Goal of the exercise> For the full listing below, write out each entry exactly and exclude the images.

Input data>

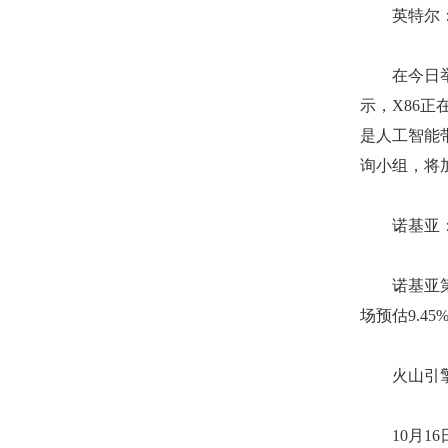
英特尔：和
在今日举行的
示，X86
是人工智能
询小组，将
诺基亚：第
诺基亚第三季
场预估9.4
火山引擎飞
10月16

Exercise result>
英特尔：和
在今日举行的
示，X86
是人工智能
询小组，将
诺基亚：第
诺基亚第三季
场预估9.4
火山引擎飞
10月16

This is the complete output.